Cancer cell lines show a reduced microtubule nucleation from kinetochores. (A) Kinetochore localization of EB1 in non‐transformed breast epithelial and breast cancer cell lines released from nocodazole arrest. Cells were treated with nocodazole for 4 h and fixed 90 s after washout of nocodazole, then stained with anti‐EB1 (magenta) and anti‐centromere (ACA; green) antibodies. Boxed regions in the panels are shown as magnified images in the insets. Scale bar: 5 μm. (B) Quantification of EB1 signal on kinetochores in cells treated as in (A). The relative intensity to the ACA signal is displayed as in Figure 1D. The median of the relative EB1 intensity in MCF10A cells was set as 1. The data represent a minimum of 257 kinetochores from five cells for each cell line. p‐values were obtained using the Steel–Dwass multiple comparison test. (C, D) Kinetochore localization of EB1 in MCF10A (C) and MCF‐7 (D) cells released from nocodazole arrest.
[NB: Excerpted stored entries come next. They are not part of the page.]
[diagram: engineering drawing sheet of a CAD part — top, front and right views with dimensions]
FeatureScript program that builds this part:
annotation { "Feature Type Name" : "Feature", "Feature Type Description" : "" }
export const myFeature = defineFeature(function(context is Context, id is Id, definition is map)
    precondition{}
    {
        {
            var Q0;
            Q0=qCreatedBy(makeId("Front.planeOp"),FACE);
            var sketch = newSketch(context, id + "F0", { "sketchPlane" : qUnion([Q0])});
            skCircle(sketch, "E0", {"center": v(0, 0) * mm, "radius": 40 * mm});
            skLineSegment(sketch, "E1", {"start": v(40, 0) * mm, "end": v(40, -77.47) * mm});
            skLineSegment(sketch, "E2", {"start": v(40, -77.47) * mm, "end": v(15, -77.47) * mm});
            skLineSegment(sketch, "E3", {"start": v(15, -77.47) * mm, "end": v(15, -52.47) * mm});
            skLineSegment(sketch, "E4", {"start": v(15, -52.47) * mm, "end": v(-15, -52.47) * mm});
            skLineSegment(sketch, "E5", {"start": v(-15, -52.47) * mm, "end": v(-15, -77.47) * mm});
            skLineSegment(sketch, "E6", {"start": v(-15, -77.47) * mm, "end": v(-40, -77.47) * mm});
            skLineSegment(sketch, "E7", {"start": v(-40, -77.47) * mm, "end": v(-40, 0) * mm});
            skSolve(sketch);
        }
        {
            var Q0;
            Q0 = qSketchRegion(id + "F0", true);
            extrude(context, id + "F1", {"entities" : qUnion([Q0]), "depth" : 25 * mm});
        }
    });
Cells were released from 4 h nocodazole treatment and fixed at indicated times, then stained as in (A). Boxed regions in the panels are shown as magnified images in the insets. Scale bar: 5 μm. (E) Quantification of EB1 signal on kinetochores in cells treated as in (C, D). The relative intensity to the ACA signal is displayed as in (B). The data represent a minimum of 258 kinetochores from five cells for each cell line. p‐values were obtained using the Steel–Dwass multiple comparison test.

FIGURE 5

Reduced microtubule nucleation in cancer cells is restored when the fibrous corona is increased. (A) Kinetochore localization of EB1 in MCF10A cells depleted of Bub1 or CENP‐E after nocodazole washout. Cells were treated with siRNA for Bub1 or CENP‐E for 48 h, treated with nocodazole for 4 h, and fixed 90 s after washout of nocodazole, then stained with anti‐EB1 (magenta) and anti‐centromere (ACA; green) antibodies. Boxed regions in the panels are shown as magnified images in the insets. Scale bar: 5 μm. (B) Quantification of the EB1 signal on kinetochores in cells treated as in (A). The relative intensity to the ACA signal is displayed as in Figure 4B. The data represent a minimum of 250 kinetochores from five cells for each cell line. p‐values were obtained using the Steel–Dwass multiple comparison test. (C) Kinetochore localization of EB1 in MCF‐7 cells overexpressing Bub1 or CENP‐E after nocodazole washout. Cells expressing cGFP‐Bub1 or MycGFP‐CENP‐E were treated as in (A). Boxed regions in the panels are shown as magnified images in the insets. Scale bar: 5 μm. (D) Quantification of the EB1 signal in cells treated as in (C). The relative intensity to the ACA signal is displayed as in (B). The data represent a minimum of 394 kinetochores from five cells for each cell line. p‐values were obtained using the Steel–Dwass multiple comparison test.